Nuovo colpo di scena: Juventus-Inter può essere recuperata questo mercoledì, 4 marzo, insieme a tutte le altre partite rinviate nel corso del weekend a causa dell'emergenza legata al Coronavirus, con conseguente spostamento delle semifinali di Coppa Italia – Juventus-Milan e Napoli-Inter – al mese di maggio. Lo scenario è stato preso in considerazione nel corso della domenica che ha chiuso un fine settimana convulso per la Serie A e il calcio italiano, tra provvedimenti di partite a porte chiuse e rinvii improvvisati, con malumori diffusi pressoché in ogni società per come è stata gestita la situazione.

Manca l'ok di tutti i club coinvolti

Guardando al calendario, la scelta di rinviare le semifinali di Coppa Italia a maggio (il 13, un settimana prima della finale già slittata al 20) era parsa subito una delle soluzioni più logiche per recuperare in maniera indolore le gare rinviate in occasione di questo weekend. Juventus-Inter su tutte, specialmente per la valenza dell'incontro in termini di classifica. La Lega Serie A ha convocato in via d'urgenza una nuova assemblea proprio per mercoledì 4 marzo, ma è chiaro che la possibilità di anticipare i recuperi non sarà discussa in quella sede. La Serie A sta già lavorando per trovare l'approvazione di tutte le parti in causa, ma la ricerca di un'intesa tra tutte le squadre coinvolte – tra rinvii e recuperi – risulta essere molto complicata.

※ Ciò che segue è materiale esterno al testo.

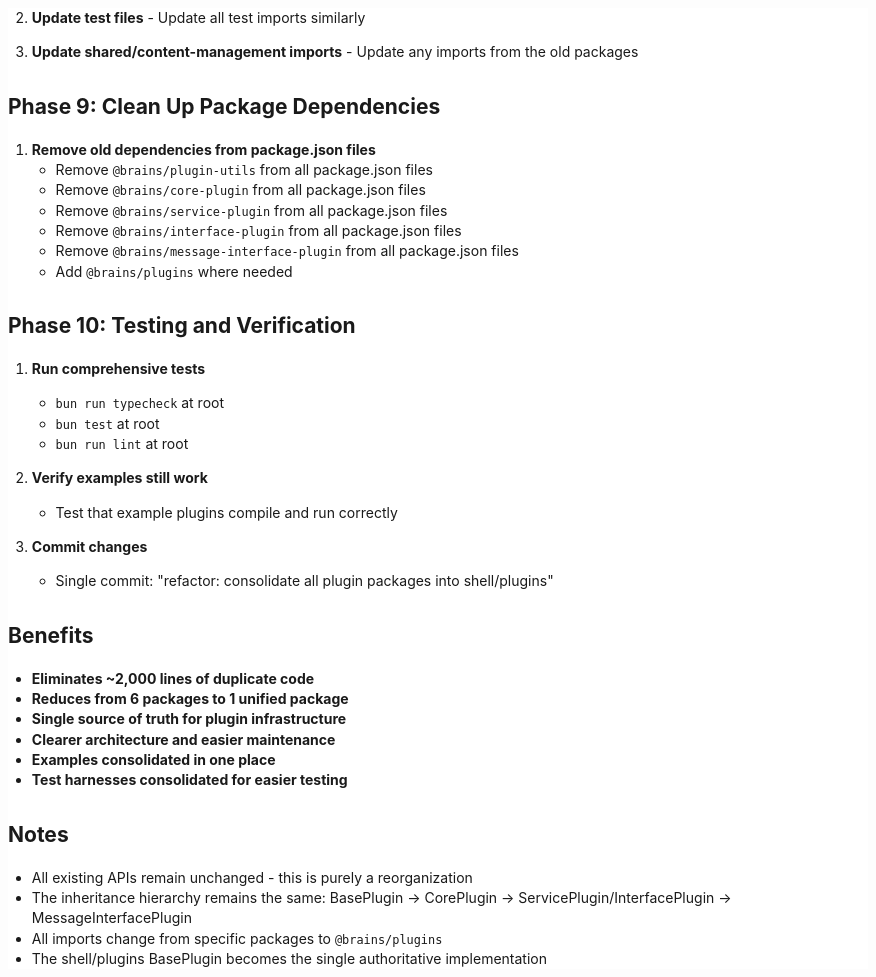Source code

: 2. **Update test files** - Update all test imports similarly

3. **Update shared/content-management imports** - Update any imports from the old packages

## Phase 9: Clean Up Package Dependencies
1. **Remove old dependencies from package.json files**
   - Remove `@brains/plugin-utils` from all package.json files
   - Remove `@brains/core-plugin` from all package.json files
   - Remove `@brains/service-plugin` from all package.json files
   - Remove `@brains/interface-plugin` from all package.json files
   - Remove `@brains/message-interface-plugin` from all package.json files
   - Add `@brains/plugins` where needed

## Phase 10: Testing and Verification
1. **Run comprehensive tests**
   - `bun run typecheck` at root
   - `bun test` at root
   - `bun run lint` at root

2. **Verify examples still work**
   - Test that example plugins compile and run correctly

3. **Commit changes**
   - Single commit: "refactor: consolidate all plugin packages into shell/plugins"

## Benefits
- **Eliminates ~2,000 lines of duplicate code**
- **Reduces from 6 packages to 1 unified package**
- **Single source of truth for plugin infrastructure**
- **Clearer architecture and easier maintenance**
- **Examples consolidated in one place**
- **Test harnesses consolidated for easier testing**

## Notes
- All existing APIs remain unchanged - this is purely a reorganization
- The inheritance hierarchy remains the same: BasePlugin → CorePlugin → ServicePlugin/InterfacePlugin → MessageInterfacePlugin
- All imports change from specific packages to `@brains/plugins`
- The shell/plugins BasePlugin becomes the single authoritative implementation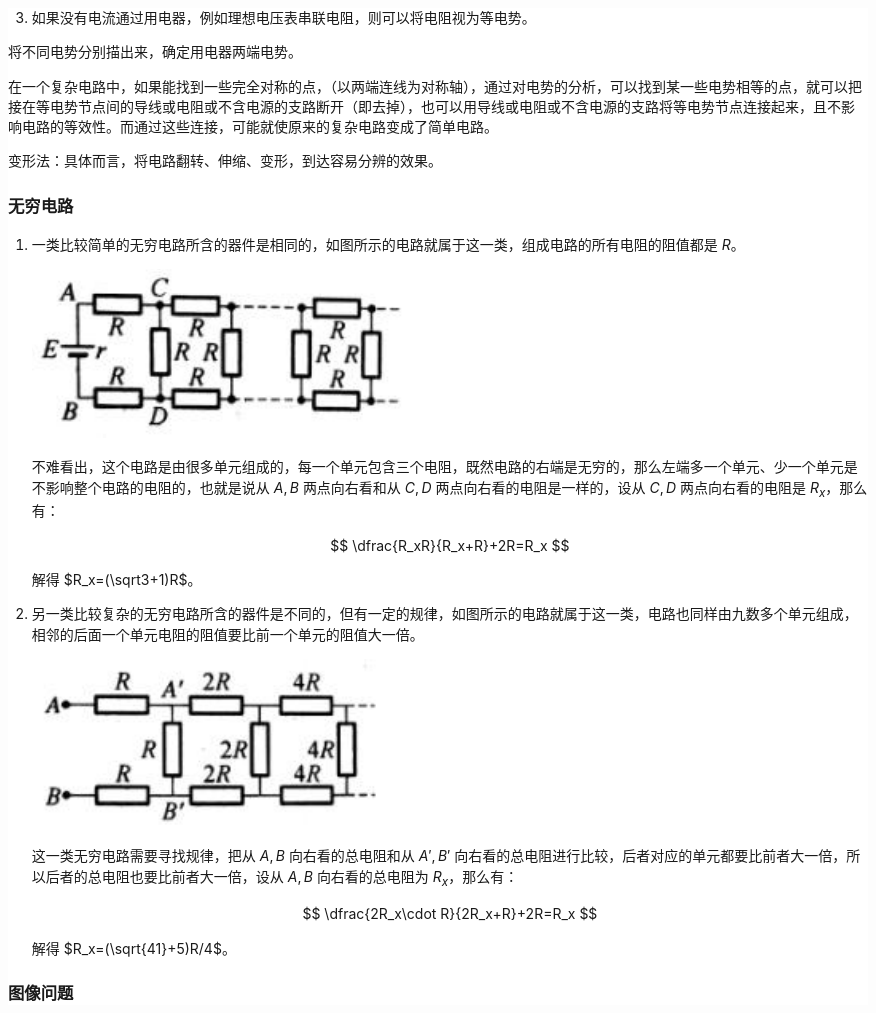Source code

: 3. 如果没有电流通过用电器，例如理想电压表串联电阻，则可以将电阻视为等电势。

将不同电势分别描出来，确定用电器两端电势。

在一个复杂电路中，如果能找到一些完全对称的点，（以两端连线为对称轴），通过对电势的分析，可以找到某一些电势相等的点，就可以把接在等电势节点间的导线或电阻或不含电源的支路断开（即去掉），也可以用导线或电阻或不含电源的支路将等电势节点连接起来，且不影响电路的等效性。而通过这些连接，可能就使原来的复杂电路变成了简单电路。

变形法：具体而言，将电路翻转、伸缩、变形，到达容易分辨的效果。

### 无穷电路

1. 一类比较简单的无穷电路所含的器件是相同的，如图所示的电路就属于这一类，组成电路的所有电阻的阻值都是 $R$。

    ![alt text](image-1.png)

    不难看出，这个电路是由很多单元组成的，每一个单元包含三个电阻，既然电路的右端是无穷的，那么左端多一个单元、少一个单元是不影响整个电路的电阻的，也就是说从 $A,B$ 两点向右看和从 $C,D$ 两点向右看的电阻是一样的，设从 $C,D$ 两点向右看的电阻是 $R_x$，那么有：

    $$
    \dfrac{R_xR}{R_x+R}+2R=R_x
    $$

    解得 $R_x=(\sqrt3+1)R$。

2. 另一类比较复杂的无穷电路所含的器件是不同的，但有一定的规律，如图所示的电路就属于这一类，电路也同样由九数多个单元组成，相邻的后面一个单元电阻的阻值要比前一个单元的阻值大一倍。

    ![alt text](image-5.png)

    这一类无穷电路需要寻找规律，把从 $A,B$ 向右看的总电阻和从 $A',B'$ 向右看的总电阻进行比较，后者对应的单元都要比前者大一倍，所以后者的总电阻也要比前者大一倍，设从 $A,B$ 向右看的总电阻为 $R_x$，那么有：

    $$
    \dfrac{2R_x\cdot R}{2R_x+R}+2R=R_x
    $$

    解得 $R_x=(\sqrt{41}+5)R/4$。

### 图像问题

Juve-Inter mercoledì: l'approvazione di Spadafora

Il possibile cambio di programma, con Juventus-Inter e tutti i recuperi spostati ai prossimi giorni al posto delle semifinali di Coppa Italia, è già stato avallato in via ufficiosa dal ministro dello sport Spadafora, come da lui stesso confermato.

 "Un'ipotesi che la Lega di Serie A potrebbe valutare è quella di rinviare la Coppa Italia di questa settimana e recuperare subito le partite saltate oggi. Spetta a loro capire come tutelare al meglio la regolarità del campionato".

L'idea di uno slittamento delle semifinali di Coppa Italia, per dare spazio ai recuperi della 26ª giornata in questa settimana, era stato già avanzato nelle ultime ore dal Napoli, indirettamente coinvolto nella situazione in considerazione della sfida di ritorno con l'Inter in programma per giovedì 5 marzo.